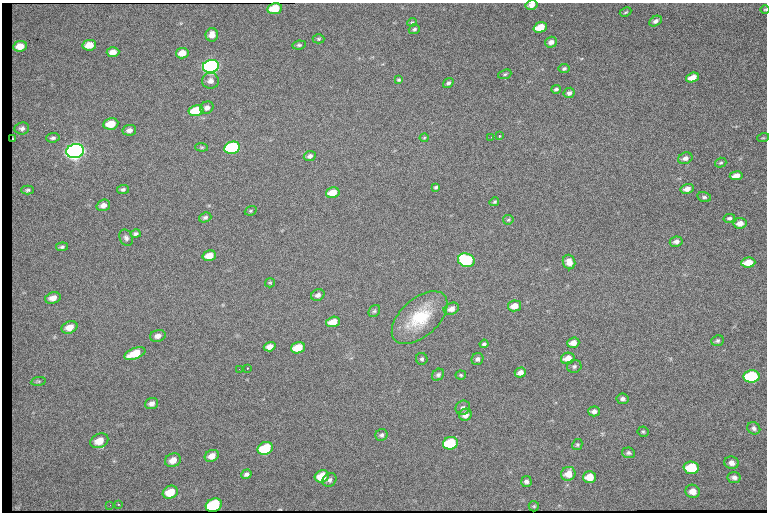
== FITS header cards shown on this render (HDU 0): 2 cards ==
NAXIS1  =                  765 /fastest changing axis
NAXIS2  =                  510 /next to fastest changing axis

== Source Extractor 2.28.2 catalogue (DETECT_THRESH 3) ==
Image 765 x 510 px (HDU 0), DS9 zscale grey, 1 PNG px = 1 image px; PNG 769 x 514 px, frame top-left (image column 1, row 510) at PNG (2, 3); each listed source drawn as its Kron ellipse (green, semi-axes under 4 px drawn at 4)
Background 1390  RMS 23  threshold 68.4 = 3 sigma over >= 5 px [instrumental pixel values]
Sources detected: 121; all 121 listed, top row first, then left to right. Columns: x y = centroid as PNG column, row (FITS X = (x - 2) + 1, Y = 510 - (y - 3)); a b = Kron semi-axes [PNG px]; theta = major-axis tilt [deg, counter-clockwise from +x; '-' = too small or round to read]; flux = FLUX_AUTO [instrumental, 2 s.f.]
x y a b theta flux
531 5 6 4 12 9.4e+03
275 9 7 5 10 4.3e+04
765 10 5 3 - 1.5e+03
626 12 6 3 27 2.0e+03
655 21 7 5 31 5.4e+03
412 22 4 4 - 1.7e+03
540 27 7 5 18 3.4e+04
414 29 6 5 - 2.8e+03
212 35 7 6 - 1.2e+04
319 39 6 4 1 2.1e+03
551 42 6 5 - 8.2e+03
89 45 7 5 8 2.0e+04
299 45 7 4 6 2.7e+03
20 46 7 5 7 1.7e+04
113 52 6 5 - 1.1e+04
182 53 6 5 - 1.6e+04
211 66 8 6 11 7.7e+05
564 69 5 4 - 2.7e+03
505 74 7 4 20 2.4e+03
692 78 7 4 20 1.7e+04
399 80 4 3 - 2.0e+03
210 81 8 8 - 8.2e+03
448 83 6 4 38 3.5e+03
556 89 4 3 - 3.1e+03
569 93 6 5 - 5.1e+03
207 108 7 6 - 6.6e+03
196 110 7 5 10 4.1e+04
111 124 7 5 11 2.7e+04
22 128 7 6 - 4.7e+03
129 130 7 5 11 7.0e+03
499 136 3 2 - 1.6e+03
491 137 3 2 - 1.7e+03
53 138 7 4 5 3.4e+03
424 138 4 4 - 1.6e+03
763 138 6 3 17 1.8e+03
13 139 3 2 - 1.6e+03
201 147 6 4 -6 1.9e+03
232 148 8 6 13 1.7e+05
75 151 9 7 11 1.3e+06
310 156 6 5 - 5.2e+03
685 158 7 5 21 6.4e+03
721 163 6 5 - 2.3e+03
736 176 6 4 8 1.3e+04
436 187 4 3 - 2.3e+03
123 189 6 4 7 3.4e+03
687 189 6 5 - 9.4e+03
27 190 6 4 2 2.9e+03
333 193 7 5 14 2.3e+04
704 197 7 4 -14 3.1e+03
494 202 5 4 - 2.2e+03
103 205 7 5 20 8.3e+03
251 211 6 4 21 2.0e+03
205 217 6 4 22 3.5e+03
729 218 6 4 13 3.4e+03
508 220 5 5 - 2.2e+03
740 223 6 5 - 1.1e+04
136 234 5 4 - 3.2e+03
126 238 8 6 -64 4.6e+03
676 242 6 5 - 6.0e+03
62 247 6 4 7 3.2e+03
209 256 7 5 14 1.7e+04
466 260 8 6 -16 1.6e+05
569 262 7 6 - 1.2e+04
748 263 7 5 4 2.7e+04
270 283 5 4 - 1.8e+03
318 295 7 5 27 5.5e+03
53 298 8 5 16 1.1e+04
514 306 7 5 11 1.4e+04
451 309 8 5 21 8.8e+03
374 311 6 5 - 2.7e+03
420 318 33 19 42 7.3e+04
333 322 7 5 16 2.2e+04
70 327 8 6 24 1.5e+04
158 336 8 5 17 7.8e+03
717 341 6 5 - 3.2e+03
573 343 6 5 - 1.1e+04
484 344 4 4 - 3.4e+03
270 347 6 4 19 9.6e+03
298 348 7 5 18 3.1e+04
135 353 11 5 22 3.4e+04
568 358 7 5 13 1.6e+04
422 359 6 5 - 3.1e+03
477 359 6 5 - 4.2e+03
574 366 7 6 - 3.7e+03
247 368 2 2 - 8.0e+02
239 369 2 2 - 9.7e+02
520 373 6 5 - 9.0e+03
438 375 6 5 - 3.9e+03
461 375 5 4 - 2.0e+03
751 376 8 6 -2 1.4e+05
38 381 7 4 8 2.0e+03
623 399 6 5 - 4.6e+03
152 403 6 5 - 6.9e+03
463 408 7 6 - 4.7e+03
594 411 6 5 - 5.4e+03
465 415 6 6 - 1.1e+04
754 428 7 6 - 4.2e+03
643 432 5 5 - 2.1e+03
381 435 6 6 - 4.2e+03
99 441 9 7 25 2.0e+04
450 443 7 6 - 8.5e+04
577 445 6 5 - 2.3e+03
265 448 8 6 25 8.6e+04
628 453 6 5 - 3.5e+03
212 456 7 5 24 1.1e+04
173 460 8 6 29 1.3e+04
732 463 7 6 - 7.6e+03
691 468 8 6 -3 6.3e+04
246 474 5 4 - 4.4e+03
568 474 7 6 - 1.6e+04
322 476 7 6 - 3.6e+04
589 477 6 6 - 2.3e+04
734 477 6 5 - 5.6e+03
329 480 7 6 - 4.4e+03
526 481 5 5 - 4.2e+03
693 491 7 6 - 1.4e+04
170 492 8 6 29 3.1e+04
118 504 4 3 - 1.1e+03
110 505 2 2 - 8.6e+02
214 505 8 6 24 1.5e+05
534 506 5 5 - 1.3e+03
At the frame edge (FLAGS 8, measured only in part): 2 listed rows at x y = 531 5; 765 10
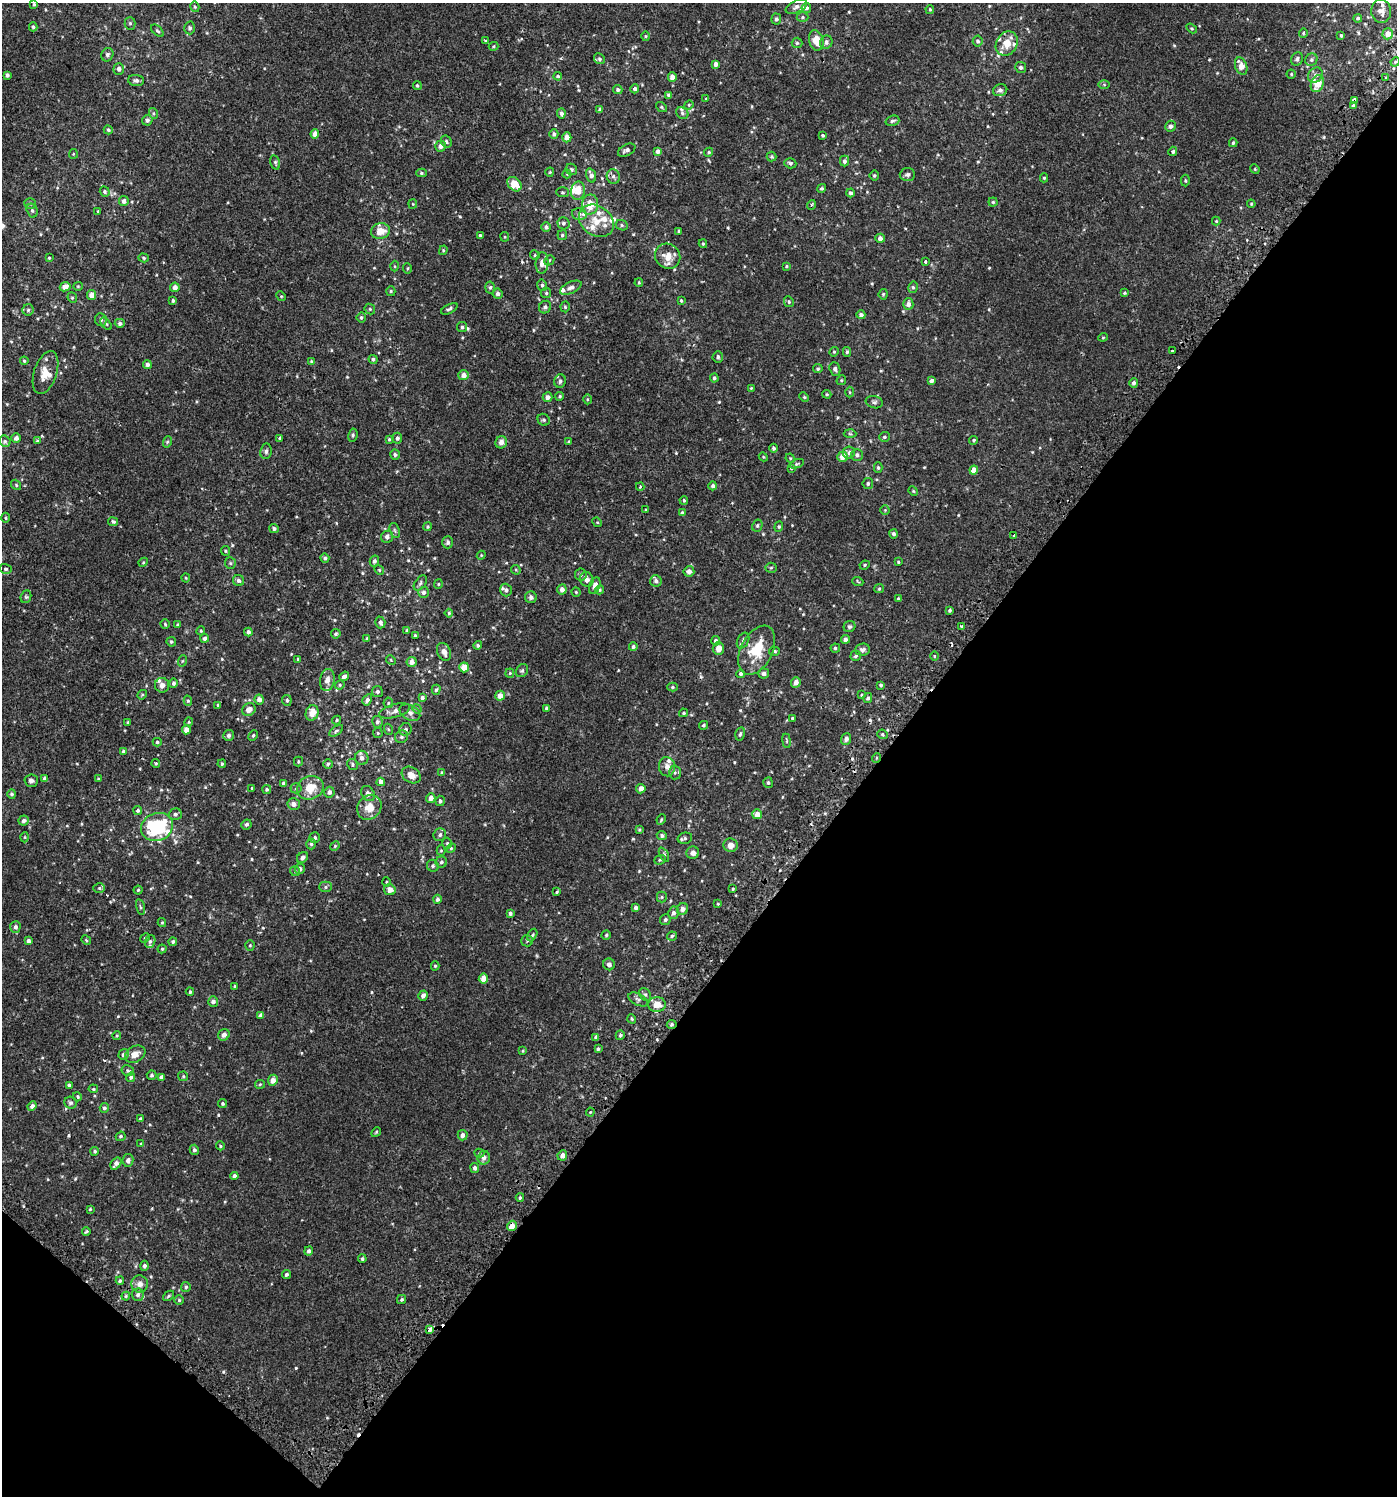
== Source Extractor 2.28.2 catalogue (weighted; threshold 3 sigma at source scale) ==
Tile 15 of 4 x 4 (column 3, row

(The request): Convert the entries above into a JSON list of strings with one string per line, dropping blank lines and leaving out the pictures.

(Answer to this exercise):
[
  "== FITS header cards shown on this render (HDU 0): 2 cards ==",
  "NAXIS1  =                  765 /fastest changing axis",
  "NAXIS2  =                  510 /next to fastest changing axis",
  "== Source Extractor 2.28.2 catalogue (DETECT_THRESH 3) ==",
  "Image 765 x 510 px (HDU 0), DS9 zscale grey, 1 PNG px = 1 image px; PNG 769 x 514 px, frame top-left (image column 1, row 510) at PNG (2, 3); each listed source drawn as its Kron ellipse (green, semi-axes under 4 px drawn at 4)",
  "Background 1390  RMS 23  threshold 68.4 = 3 sigma over >= 5 px [instrumental pixel values]",
  "Sources detected: 121; all 121 listed, top row first, then left to right. Columns: x y = centroid as PNG column, row (FITS X = (x - 2) + 1, Y = 510 - (y - 3)); a b = Kron semi-axes [PNG px]; theta = major-axis tilt [deg, counter-clockwise from +x; '-' = too small or round to read]; flux = FLUX_AUTO [instrumental, 2 s.f.]",
  "x y a b theta flux",
  "531 5 6 4 12 9.4e+03",
  "275 9 7 5 10 4.3e+04",
  "765 10 5 3 - 1.5e+03",
  "626 12 6 3 27 2.0e+03",
  "655 21 7 5 31 5.4e+03",
  "412 22 4 4 - 1.7e+03",
  "540 27 7 5 18 3.4e+04",
  "414 29 6 5 - 2.8e+03",
  "212 35 7 6 - 1.2e+04",
  "319 39 6 4 1 2.1e+03",
  "551 42 6 5 - 8.2e+03",
  "89 45 7 5 8 2.0e+04",
  "299 45 7 4 6 2.7e+03",
  "20 46 7 5 7 1.7e+04",
  "113 52 6 5 - 1.1e+04",
  "182 53 6 5 - 1.6e+04",
  "211 66 8 6 11 7.7e+05",
  "564 69 5 4 - 2.7e+03",
  "505 74 7 4 20 2.4e+03",
  "692 78 7 4 20 1.7e+04",
  "399 80 4 3 - 2.0e+03",
  "210 81 8 8 - 8.2e+03",
  "448 83 6 4 38 3.5e+03",
  "556 89 4 3 - 3.1e+03",
  "569 93 6 5 - 5.1e+03",
  "207 108 7 6 - 6.6e+03",
  "196 110 7 5 10 4.1e+04",
  "111 124 7 5 11 2.7e+04",
  "22 128 7 6 - 4.7e+03",
  "129 130 7 5 11 7.0e+03",
  "499 136 3 2 - 1.6e+03",
  "491 137 3 2 - 1.7e+03",
  "53 138 7 4 5 3.4e+03",
  "424 138 4 4 - 1.6e+03",
  "763 138 6 3 17 1.8e+03",
  "13 139 3 2 - 1.6e+03",
  "201 147 6 4 -6 1.9e+03",
  "232 148 8 6 13 1.7e+05",
  "75 151 9 7 11 1.3e+06",
  "310 156 6 5 - 5.2e+03",
  "685 158 7 5 21 6.4e+03",
  "721 163 6 5 - 2.3e+03",
  "736 176 6 4 8 1.3e+04",
  "436 187 4 3 - 2.3e+03",
  "123 189 6 4 7 3.4e+03",
  "687 189 6 5 - 9.4e+03",
  "27 190 6 4 2 2.9e+03",
  "333 193 7 5 14 2.3e+04",
  "704 197 7 4 -14 3.1e+03",
  "494 202 5 4 - 2.2e+03",
  "103 205 7 5 20 8.3e+03",
  "251 211 6 4 21 2.0e+03",
  "205 217 6 4 22 3.5e+03",
  "729 218 6 4 13 3.4e+03",
  "508 220 5 5 - 2.2e+03",
  "740 223 6 5 - 1.1e+04",
  "136 234 5 4 - 3.2e+03",
  "126 238 8 6 -64 4.6e+03",
  "676 242 6 5 - 6.0e+03",
  "62 247 6 4 7 3.2e+03",
  "209 256 7 5 14 1.7e+04",
  "466 260 8 6 -16 1.6e+05",
  "569 262 7 6 - 1.2e+04",
  "748 263 7 5 4 2.7e+04",
  "270 283 5 4 - 1.8e+03",
  "318 295 7 5 27 5.5e+03",
  "53 298 8 5 16 1.1e+04",
  "514 306 7 5 11 1.4e+04",
  "451 309 8 5 21 8.8e+03",
  "374 311 6 5 - 2.7e+03",
  "420 318 33 19 42 7.3e+04",
  "333 322 7 5 16 2.2e+04",
  "70 327 8 6 24 1.5e+04",
  "158 336 8 5 17 7.8e+03",
  "717 341 6 5 - 3.2e+03",
  "573 343 6 5 - 1.1e+04",
  "484 344 4 4 - 3.4e+03",
  "270 347 6 4 19 9.6e+03",
  "298 348 7 5 18 3.1e+04",
  "135 353 11 5 22 3.4e+04",
  "568 358 7 5 13 1.6e+04",
  "422 359 6 5 - 3.1e+03",
  "477 359 6 5 - 4.2e+03",
  "574 366 7 6 - 3.7e+03",
  "247 368 2 2 - 8.0e+02",
  "239 369 2 2 - 9.7e+02",
  "520 373 6 5 - 9.0e+03",
  "438 375 6 5 - 3.9e+03",
  "461 375 5 4 - 2.0e+03",
  "751 376 8 6 -2 1.4e+05",
  "38 381 7 4 8 2.0e+03",
  "623 399 6 5 - 4.6e+03",
  "152 403 6 5 - 6.9e+03",
  "463 408 7 6 - 4.7e+03",
  "594 411 6 5 - 5.4e+03",
  "465 415 6 6 - 1.1e+04",
  "754 428 7 6 - 4.2e+03",
  "643 432 5 5 - 2.1e+03",
  "381 435 6 6 - 4.2e+03",
  "99 441 9 7 25 2.0e+04",
  "450 443 7 6 - 8.5e+04",
  "577 445 6 5 - 2.3e+03",
  "265 448 8 6 25 8.6e+04",
  "628 453 6 5 - 3.5e+03",
  "212 456 7 5 24 1.1e+04",
  "173 460 8 6 29 1.3e+04",
  "732 463 7 6 - 7.6e+03",
  "691 468 8 6 -3 6.3e+04",
  "246 474 5 4 - 4.4e+03",
  "568 474 7 6 - 1.6e+04",
  "322 476 7 6 - 3.6e+04",
  "589 477 6 6 - 2.3e+04",
  "734 477 6 5 - 5.6e+03",
  "329 480 7 6 - 4.4e+03",
  "526 481 5 5 - 4.2e+03",
  "693 491 7 6 - 1.4e+04",
  "170 492 8 6 29 3.1e+04",
  "118 504 4 3 - 1.1e+03",
  "110 505 2 2 - 8.6e+02",
  "214 505 8 6 24 1.5e+05",
  "534 506 5 5 - 1.3e+03",
  "At the frame edge (FLAGS 8, measured only in part): 2 listed rows at x y = 531 5; 765 10",
  "== Source Extractor 2.28.2 catalogue (weighted; threshold 3 sigma at source scale) ==",
  "Tile 15 of 4 x 4 (column 3, row"
]